[Texto fornecido]
- - - - - - -

O Estado de São Paulo
Quem acompanha no dia a dia o noticiário internacional e nacional da
atualidade política, econômica e social não tem como escapar da sensação de
estarmos perdidos em meio a um tiroteio gigantesco, sem vislumbre de um caminho
seguro. Por aqui a impressão, além disso, é de uma corporação política descolada
da realidade e da magnitude dos problemas, cuidando apenas dos interesses
específicos e imediatos desta ou daquela porção do eleitorado que lhe interessa,
para garantir a próxima eleição - quando não se trata mesmo de interesses
financeiros pura e simplesmente.
Ainda há poucos dias o Senado aprovou a criação de mais de 20 municípios no
País, com população mínima de 20 mil habitantes no Sudeste e no Sul, 12 mil no
Nordeste, 6 mil no Norte e no Centro-Oeste. E que ganharão essas novas unidades
da Federação que já não pudessem ter como parte de outros municípios? Simples:
participação no Fundo dos Municípios, recursos para obras, talvez para
empreiteiras que financiem campanhas eleitorais.
Tudo como sempre, num país que experimenta mudanças vertiginosas - como
lembrou em artigo neste jornal (9/3) o ex-ministro Pedro Malan, ao enfatizar que
em 60 anos a população brasileira teve aumento de 160 milhões de pessoas. Fazem
parte desses números assombrosos os futuros 42 milhões das Regiões
Metropolitanas de São Paulo e Rio somadas - mais que toda a população do Canadá
de hoje, que não chega a 40 milhões, embora seja o país com o segundo maior
território, quase 10 milhões de km2; tem pouco mais habitantes que a população
rural brasileira atual, em torno de 30 milhões.
E nós ainda vamos crescer mais, até chegarmos perto de 230 milhões, segundo o
IBGE (Estado, 30/8/2013), e só deixaremos de crescer daí por diante, para
atingirmos 218,1 milhões em 2060. Mas quem está planejando o futuro de um país
que, nesse ano, precisará ter três pessoas trabalhando para sustentar duas
crianças e um aposentado? Quem no mundo político estará pensando que agora já
temos uma taxa de desemprego entre jovens extremamente alta, e poderá crescer
mais? Quem já planeja calculando que em 2030, em São Paulo, haverá mais idosos
(21,4% da população) que jovens (13,8%)? Quem pensa, a propósito de idosos, nos
absurdos índices de reajuste de aposentadoria para quem recebe mais que um
salário mínimo - e vai vendo seus rendimentos decrescerem proporcionalmente de
ano para ano, há décadas? Como viverão esses idosos? Como ajudarão os
jovens?

- - - - - - -

[Instrução 1] Converta em uma lista JSON de strings, uma por linha e sem linhas em branco, tudo nas linhas de dados abaixo desde a que contém "blue arrow: moved 7 px up" até a que contém "blue arrow: rotated 40 degrees clockwise", incluindo as duas. Deixe as imagens fora da resposta.

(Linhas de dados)

- - - - - - -

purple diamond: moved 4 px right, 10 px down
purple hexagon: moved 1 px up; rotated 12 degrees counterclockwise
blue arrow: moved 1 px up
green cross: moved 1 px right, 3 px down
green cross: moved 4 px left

- - - - - - -

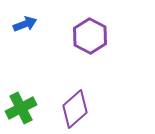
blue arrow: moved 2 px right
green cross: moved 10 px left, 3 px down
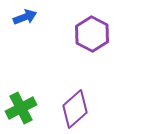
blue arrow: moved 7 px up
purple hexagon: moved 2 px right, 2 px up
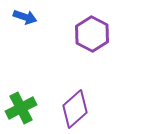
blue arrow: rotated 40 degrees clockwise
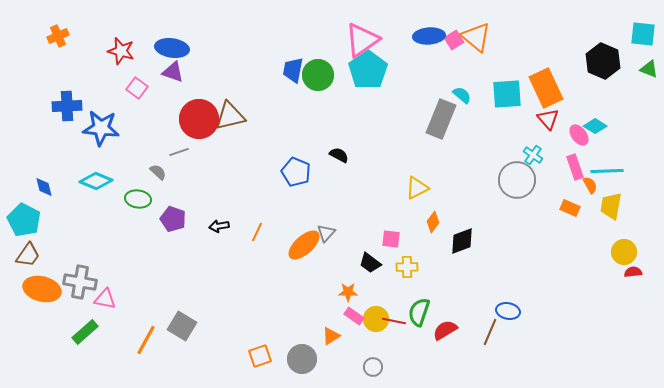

- - - - - - -

[Instrução 2] Por favor, dê continuidade ao artigo sobre a política brasileira e o crescimento da população a partir da última frase mostrada.

[Resultado da tarefa 1]
[
  "blue arrow: moved 7 px up",
  "purple hexagon: moved 2 px right, 2 px up",
  "blue arrow: rotated 40 degrees clockwise"
]

[Resultado da tarefa 2]
Melhor voltar a atenção para o mundo como um todo. E lembrar que, conforme a
ONU, vamos passar a 9 bilhões de pessoas em 2050, com a maior parte do
crescimento populacional nos países menos desenvolvidos. Neles, a imensa maioria
estará nos países mais pobres, onde mais aumentará a população - e hoje já há
mais de 1 bilhão de pessoas em pobreza extrema, mais de 800 milhões passando
fome, mais de 150 milhões de crianças, de acordo com a Organização das Nações
Unidas para Alimentação e Agricultura (FAO), com atraso no crescimento; e ainda
se passará para 2 bilhões de miseráveis no mundo.
Como prover de terras o indispensável crescimento da agricultura de
alimentos, com a desertificação aumentando 60 mil km2 por ano? Onde obter mais
água, se a agricultura já usa 70% dos recursos disponíveis? Que fazer com a
pecuária, na qual está parte considerável da emissão de metano, que contribui
para mudanças do clima? Levar o mundo a ter um telefone celular por pessoa,
quase 50% ligados à internet, em 2014, em nada beneficiará a equação, com três
quartos do planeta vivendo em cidades, mas paralisados - como nas metrópoles
brasileiras - pelos congestionamentos de trânsito.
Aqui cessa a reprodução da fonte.